For some teams there’s a pressure to just deliver. That we have to make any cuts and compromises that we can to get features over the line and out to customers. This pressure might well be real, or might be assumed / imagined, but it’s a very real feeling that software delivery professionals do have.

If we make the wrong cuts to depth, like maintainability, supportability or code health, then we can really ruin our own velocity by not being able to make changes to the product in a timely manner. It can even lead to have to make massive refactors to the codebase, meaning we cannot deliver any new features or feature changes for quite some time.
Thinking it’s a testing concern
Depth of feature is just a fancy word for quality right? That means we can leave it to our quality professionals to deal with right?

I’ve seen situations where the depth of features is looked at in terms of testing only; for example instead of talking about security it’s always security testing / pen testing. This limits aspects aspects of our features to just benchmarking or a tick box exercise, something we do because we’ve been told to but with no plans to actually improve our features.
Not having an opinion
It’s easy to think about features and customer behaviour, depth and non-functional considerations are harder and more abstract to think about so sometimes we don’t. A number of organisations don’t add non-functional requirements to their definition of done or don’t have a documented view on these. That can be because we don’t know who should be the one to have an opinion, we don’t know how to form an opinion or because it’s too early to care about these things yet.

When I’m coaching teams, I usually let them know that we should have an opinion of what we’re aiming for in terms of depth from the start.

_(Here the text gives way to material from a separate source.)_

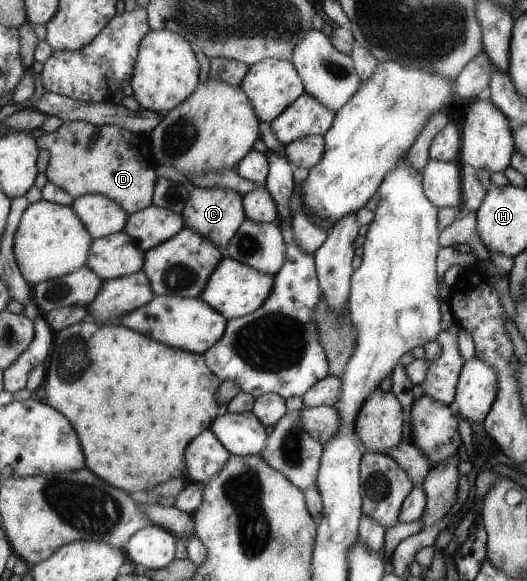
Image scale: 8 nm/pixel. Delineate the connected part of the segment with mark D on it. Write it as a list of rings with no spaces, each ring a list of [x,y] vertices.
[[[77,120],[63,122],[62,125],[51,133],[45,133],[37,138],[40,150],[49,150],[51,152],[50,162],[46,173],[51,182],[65,189],[71,197],[75,199],[85,194],[99,194],[103,197],[111,198],[116,201],[127,215],[146,208],[153,200],[155,171],[153,169],[153,161],[147,159],[147,155],[141,151],[145,147],[141,147],[139,143],[133,143],[131,132],[121,129],[119,125],[101,125],[94,126],[91,122]]]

I also make the recommendation that it should be the Product Owner that owns setting the view on how good things need to be (informed by experts). Without a target to hit in terms of feature depth we cannot plan, know how long it’ll take or make an informed decision on whether what we’re building is good.
Why does this matter?
All of this matters mostly because we want to make good products. Only thinking about the breadth of feature set is a common issue that can lead to many issues in a products lifecycle such as:
- It’s not good, so people don’t want to buy it.
- Teams getting bogged down in support so team velocity slows.
- Service failures in live that need managing, slowing team velocity.
- Law suits from customers (in areas around security and accessibility).
- Reduced profitability, from increased maintenance costs and less sales.
- Poor developer experience with managing code, making staff retention hard.
- An inability to maintain or change the code and features quickly.
- Not feeling good about our work, leading to disengagement and more issues.
- Having to refactor or rebuild everything as issues are found too late to do small fixes.
As product development specialists, whether you’re a quality specialist or not, we need to be considering and making informed decisions about how good things need to be right now. If we’re working on thin slices of depth to drive shorter time to market we need to consider what trade offs we’re making. We also need a plan for how we’re going to improve the depth of features.
To help teams where the depth of features is not being defined, we can use testing to help. That’s where exploring beyond just what’s been asked for is important, to tease out and show where a lack of depth can cause problems.
A note on pragmatism
It’s important to remember that when we talk about depth and setting a view of what’s good that we don’t mean IT HAS TO BE PERFECT NOW. It is completely valid to not care about something (a non-functional consideration for example) or to have a plan to deal with that later; we just need to state this and our plans for it.
As a quality professional talking about depth and asking “how good does this need to be”, the assumption can be that I’m talking about perfection. This is not the case, we just need an informed team view of what’s good enough for us to work towards so that we can align.